Required action:
Please print nothing but the lines from the one with "#1 pork piece <box>409,260,566,356</box>" to the last line of the records below, and omit pictures.

Provided records:
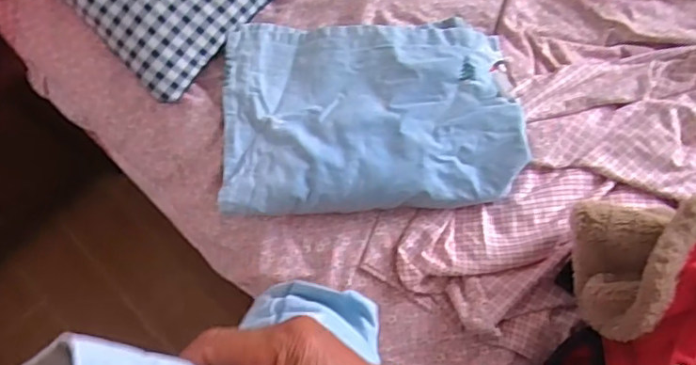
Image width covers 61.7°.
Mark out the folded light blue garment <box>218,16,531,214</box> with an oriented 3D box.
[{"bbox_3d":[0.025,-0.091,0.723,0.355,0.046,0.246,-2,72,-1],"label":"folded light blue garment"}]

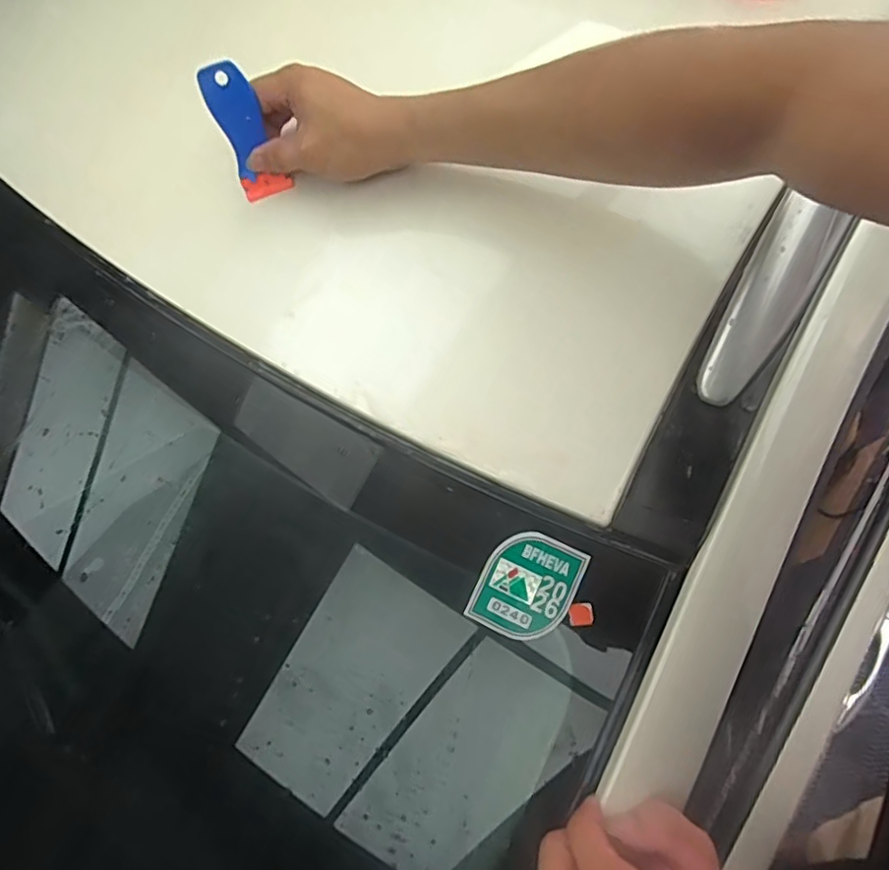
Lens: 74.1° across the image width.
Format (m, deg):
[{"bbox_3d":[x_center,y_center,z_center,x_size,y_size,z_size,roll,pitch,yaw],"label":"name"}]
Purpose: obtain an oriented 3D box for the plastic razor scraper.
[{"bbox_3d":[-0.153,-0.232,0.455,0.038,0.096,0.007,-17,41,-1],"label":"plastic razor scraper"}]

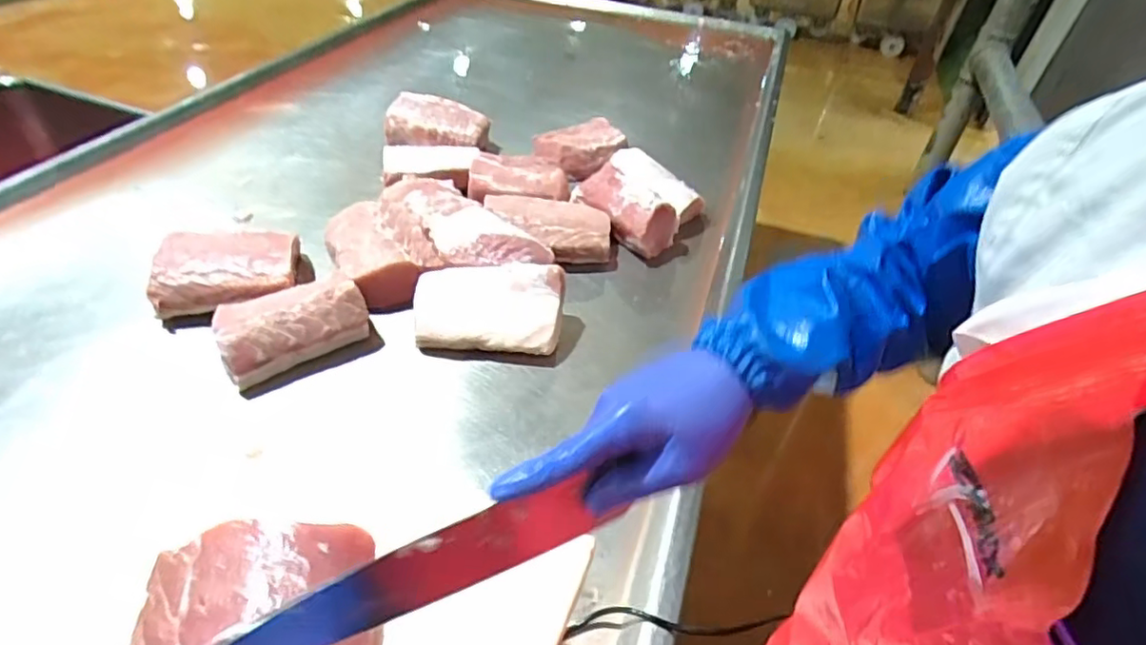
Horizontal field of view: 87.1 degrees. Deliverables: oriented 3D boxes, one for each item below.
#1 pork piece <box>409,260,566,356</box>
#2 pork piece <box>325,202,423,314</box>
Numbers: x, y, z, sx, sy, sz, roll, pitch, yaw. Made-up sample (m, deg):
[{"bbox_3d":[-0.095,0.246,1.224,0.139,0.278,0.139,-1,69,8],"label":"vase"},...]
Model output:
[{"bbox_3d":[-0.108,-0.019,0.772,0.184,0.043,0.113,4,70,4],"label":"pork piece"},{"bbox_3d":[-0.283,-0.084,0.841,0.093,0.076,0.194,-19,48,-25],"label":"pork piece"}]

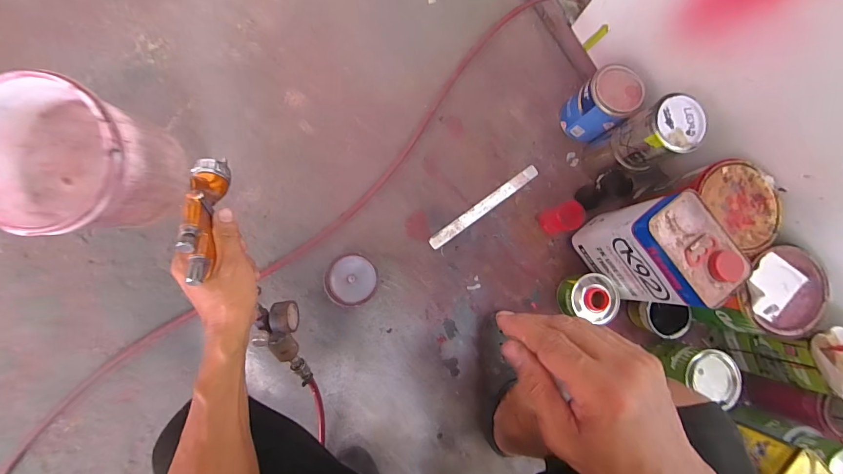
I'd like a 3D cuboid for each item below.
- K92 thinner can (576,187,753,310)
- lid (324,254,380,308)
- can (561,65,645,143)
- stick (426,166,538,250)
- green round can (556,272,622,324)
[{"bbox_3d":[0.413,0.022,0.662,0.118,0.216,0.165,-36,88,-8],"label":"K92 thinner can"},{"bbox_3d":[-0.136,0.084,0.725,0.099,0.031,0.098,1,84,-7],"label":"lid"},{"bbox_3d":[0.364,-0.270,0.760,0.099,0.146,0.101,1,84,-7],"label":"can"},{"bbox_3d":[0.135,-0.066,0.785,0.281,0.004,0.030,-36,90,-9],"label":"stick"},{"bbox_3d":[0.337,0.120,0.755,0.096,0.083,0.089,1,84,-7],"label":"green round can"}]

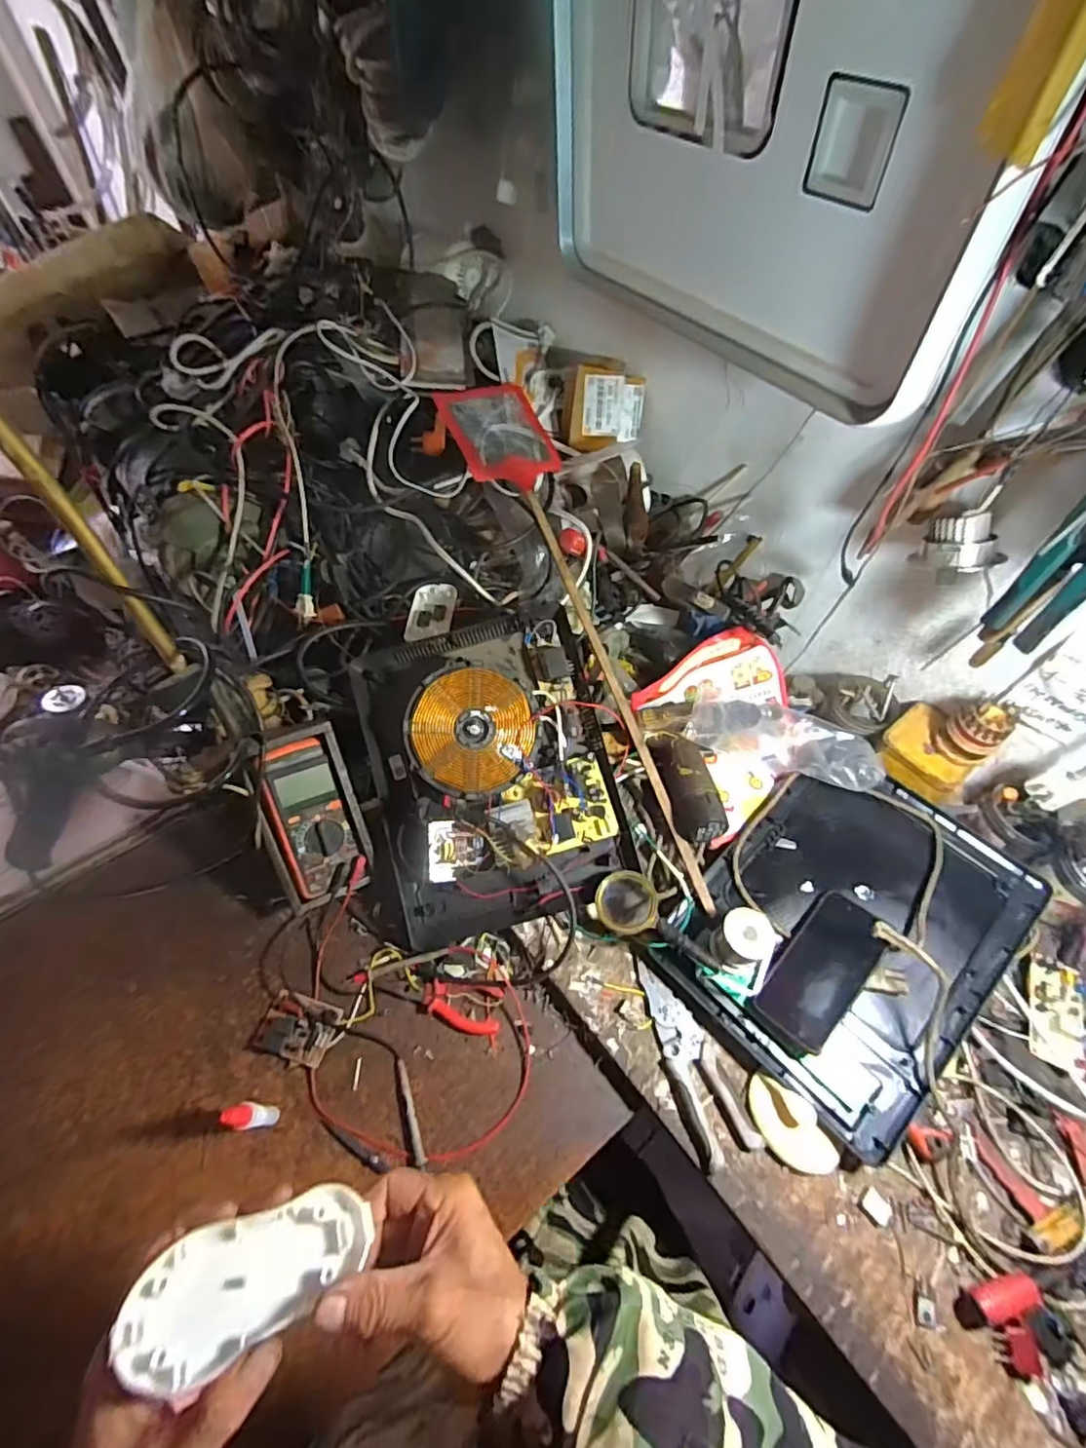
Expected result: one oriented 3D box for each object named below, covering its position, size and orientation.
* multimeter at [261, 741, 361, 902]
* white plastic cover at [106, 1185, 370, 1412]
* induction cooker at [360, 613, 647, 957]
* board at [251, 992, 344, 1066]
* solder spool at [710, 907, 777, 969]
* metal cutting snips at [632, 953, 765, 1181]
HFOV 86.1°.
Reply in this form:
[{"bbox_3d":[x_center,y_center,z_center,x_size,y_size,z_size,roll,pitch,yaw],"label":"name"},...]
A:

Task result:
#1 pork piece <box>409,260,566,356</box>
#2 pork piece <box>325,202,423,314</box>
Numbers: x, y, z, sx, sy, sz, roll, pitch, yaw. Made-up sample (m, deg):
[{"bbox_3d":[-0.095,0.246,1.224,0.139,0.278,0.139,-1,69,8],"label":"vase"},...]
Model output:
[{"bbox_3d":[-0.108,-0.019,0.772,0.184,0.043,0.113,4,70,4],"label":"pork piece"},{"bbox_3d":[-0.283,-0.084,0.841,0.093,0.076,0.194,-19,48,-25],"label":"pork piece"}]

I'd like a 3D cuboid for each item below.
- K92 thinner can (576,187,753,310)
- lid (324,254,380,308)
- can (561,65,645,143)
- stick (426,166,538,250)
- green round can (556,272,622,324)
[{"bbox_3d":[0.413,0.022,0.662,0.118,0.216,0.165,-36,88,-8],"label":"K92 thinner can"},{"bbox_3d":[-0.136,0.084,0.725,0.099,0.031,0.098,1,84,-7],"label":"lid"},{"bbox_3d":[0.364,-0.270,0.760,0.099,0.146,0.101,1,84,-7],"label":"can"},{"bbox_3d":[0.135,-0.066,0.785,0.281,0.004,0.030,-36,90,-9],"label":"stick"},{"bbox_3d":[0.337,0.120,0.755,0.096,0.083,0.089,1,84,-7],"label":"green round can"}]

Expected result: one oriented 3D box for each object named below, covering its position, size and orientation.
* multimeter at [261, 741, 361, 902]
* white plastic cover at [106, 1185, 370, 1412]
* induction cooker at [360, 613, 647, 957]
* board at [251, 992, 344, 1066]
* solder spool at [710, 907, 777, 969]
* metal cutting snips at [632, 953, 765, 1181]
HFOV 86.1°.
Reply in this form:
[{"bbox_3d":[x_center,y_center,z_center,x_size,y_size,z_size,roll,pitch,yaw],"label":"name"},...]
A:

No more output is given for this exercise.